Kalarash
KALARASH
KALARASH (Rom. Cǎlǎrași , formerly also Tuzora ), town in Bessarabia, Moldova. Jews began to settle there in the first half of the 19th century. They numbered 4,593 in 1897, forming 89% of the population. Most were engaged in trade, primarily in agricultural produce, and some in agriculture. Most of the Jews were ḥasidim and spoke Yiddish. The wave of pogroms in Russia in October 1905 also hit Kalarash, where 60 Jews were killed, 300 were injured, and over 200 houses were burned down. After Bessarabia passed to Romania in 1918, communal life flourished in Kalarash. The community had welfare organizations and educational institutions, including a hospital (founded in 1890), a talmud torah, a library, and a loan and savings fund. In 1930 the Jewish population numbered 3,631 (76% of the total population). Israel *Giladi was born in Kalarash. Zionist organizations were also active.
[Eliyahu Feldman]
Holocaust Period and After
When World War ii broke out, some of the community managed to escape from Kalarash, apparently to the Soviet Union. Those caught on the way were either killed on the spot or deported to Transnistria. In July 1941 Romanian troops assembled all the remaining Jews in Kalarash and took them to a forest not far from the city, where a deep ditch had been prepared. Some 250 Jews were thrown into the ditch and killed. This action had been ordered by the commander of the gendarmerie legion in the Lāpuşna district, Lieut. Col. Nicolai Caracas. The local Kalarash gendarmerie commander also took part in the slaughter and looted Jewish property.
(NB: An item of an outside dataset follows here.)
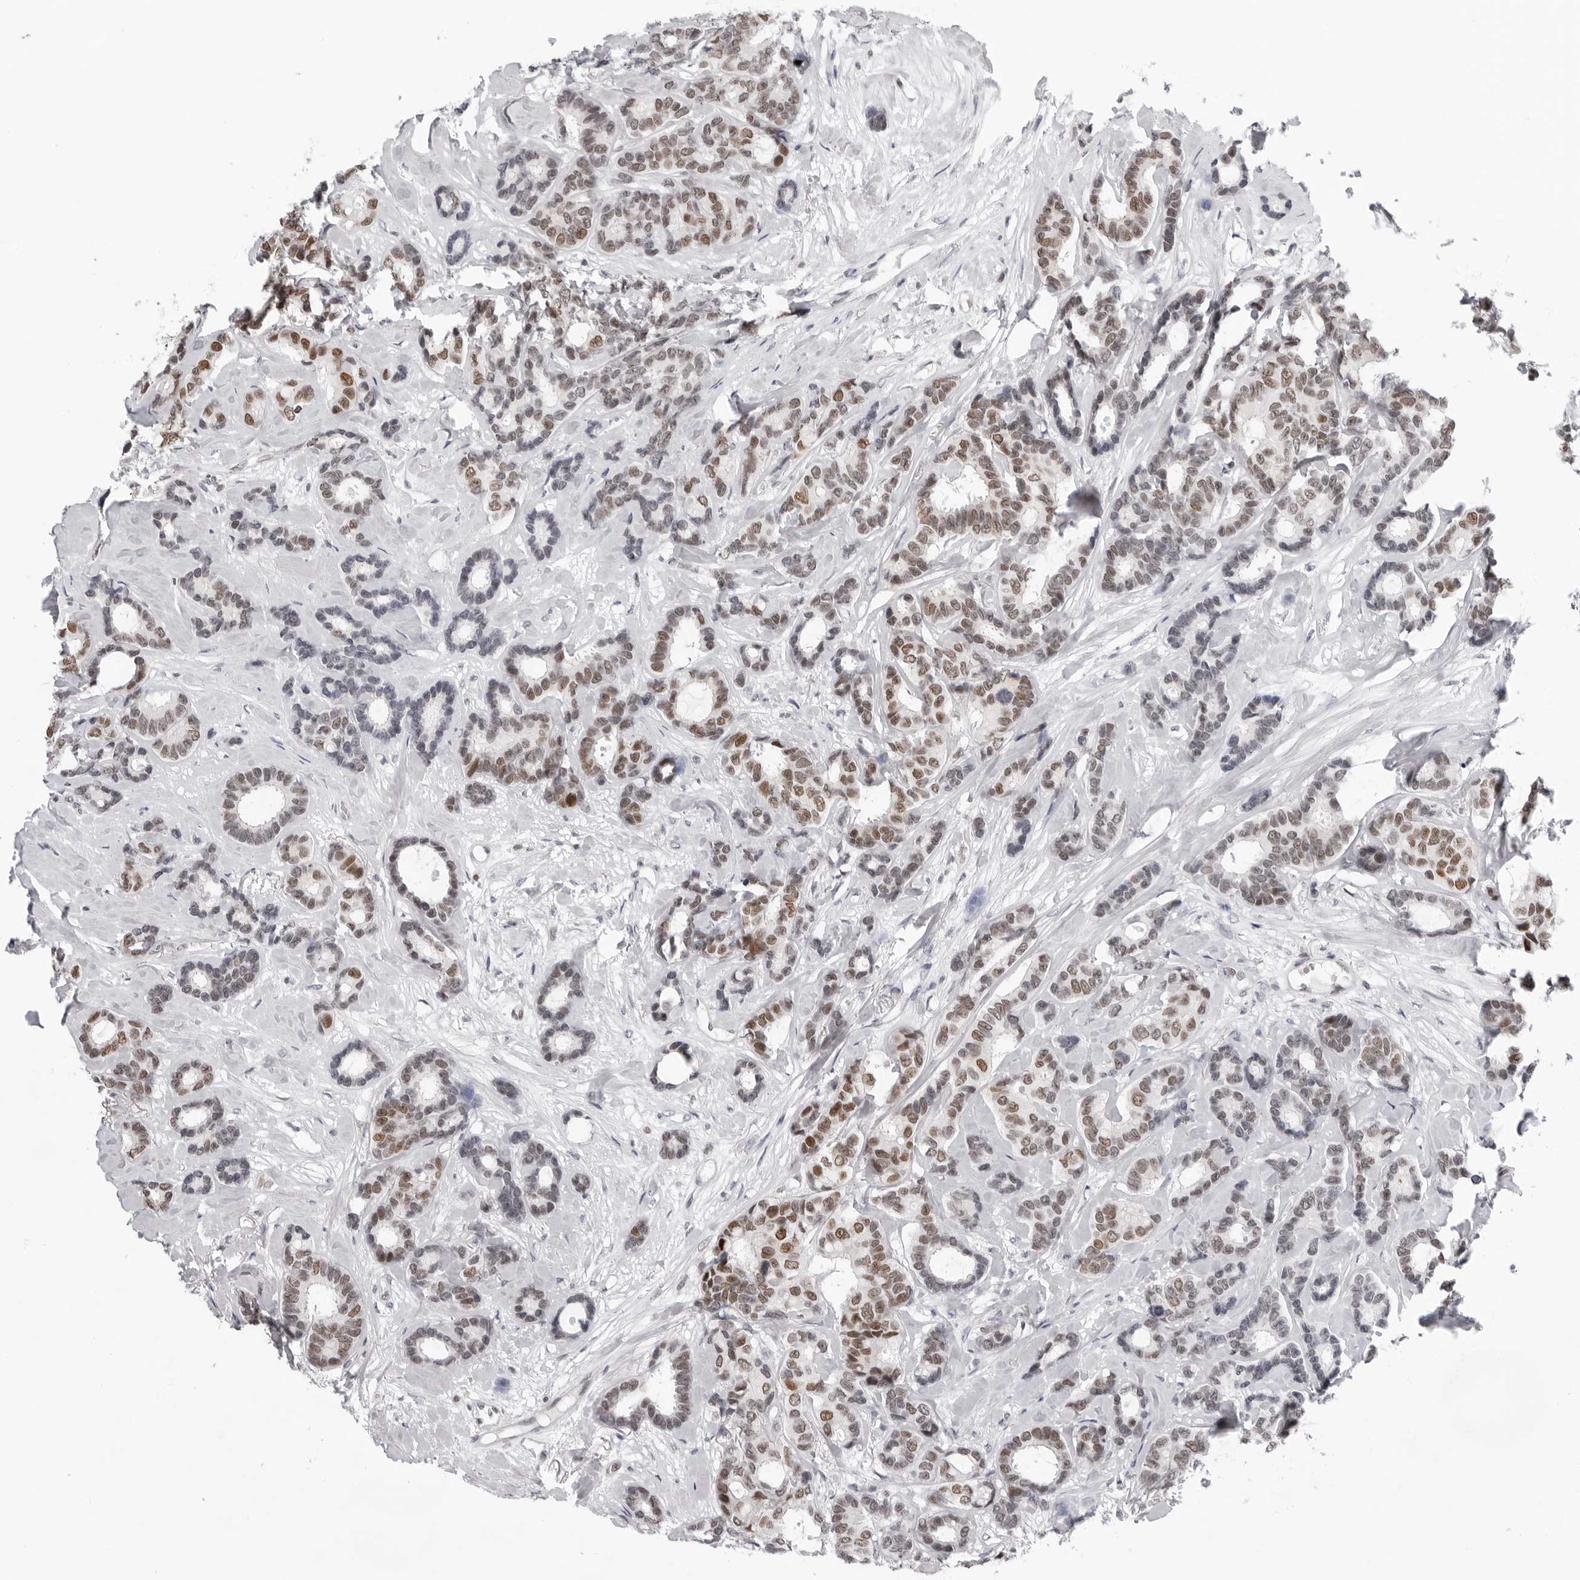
{"staining": {"intensity": "moderate", "quantity": ">75%", "location": "nuclear"}, "tissue": "breast cancer", "cell_type": "Tumor cells", "image_type": "cancer", "snomed": [{"axis": "morphology", "description": "Duct carcinoma"}, {"axis": "topography", "description": "Breast"}], "caption": "Tumor cells demonstrate moderate nuclear positivity in approximately >75% of cells in breast cancer.", "gene": "USP1", "patient": {"sex": "female", "age": 87}}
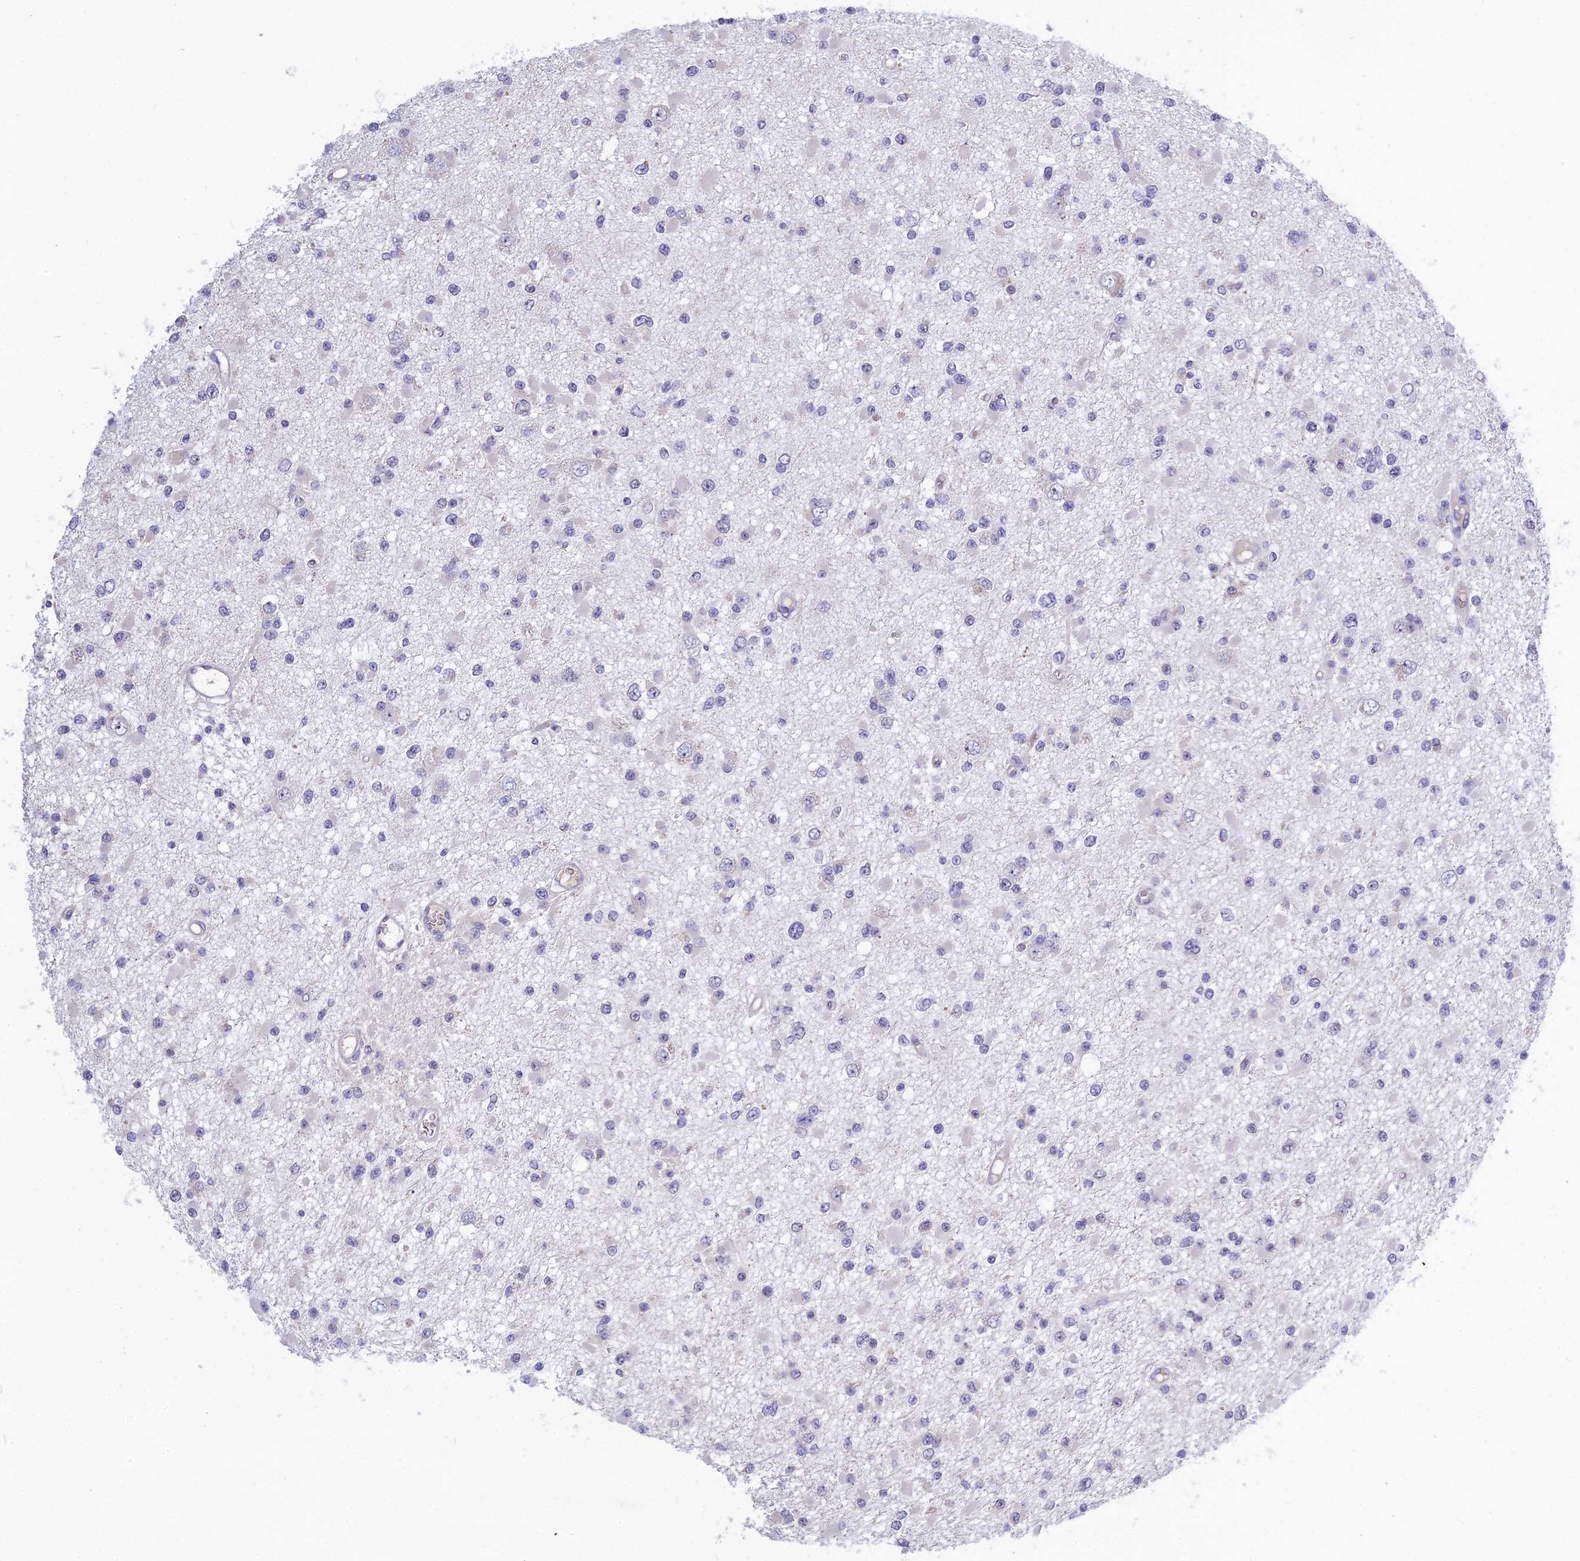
{"staining": {"intensity": "negative", "quantity": "none", "location": "none"}, "tissue": "glioma", "cell_type": "Tumor cells", "image_type": "cancer", "snomed": [{"axis": "morphology", "description": "Glioma, malignant, Low grade"}, {"axis": "topography", "description": "Brain"}], "caption": "Malignant glioma (low-grade) was stained to show a protein in brown. There is no significant expression in tumor cells.", "gene": "KNOP1", "patient": {"sex": "female", "age": 22}}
In 1970 the Jewish population was estimated at about 750. The only synagogue was closed down by the authorities in 1961 and converted into a public library. The baking of matzah was stopped in 1962. In 1964 seven Jews were arrested for economic crimes allegedly committed 20 years earlier.
bibliography:
Judenpogrome in Russland, 2 (1909), 97–102; P. Cowen, Memories of an American Jew (1932), 212–24; Y. Yakir, in: Eynikeyt (Dec. 3, 1946). add. bibliography: Sefer Kalarasch (1966).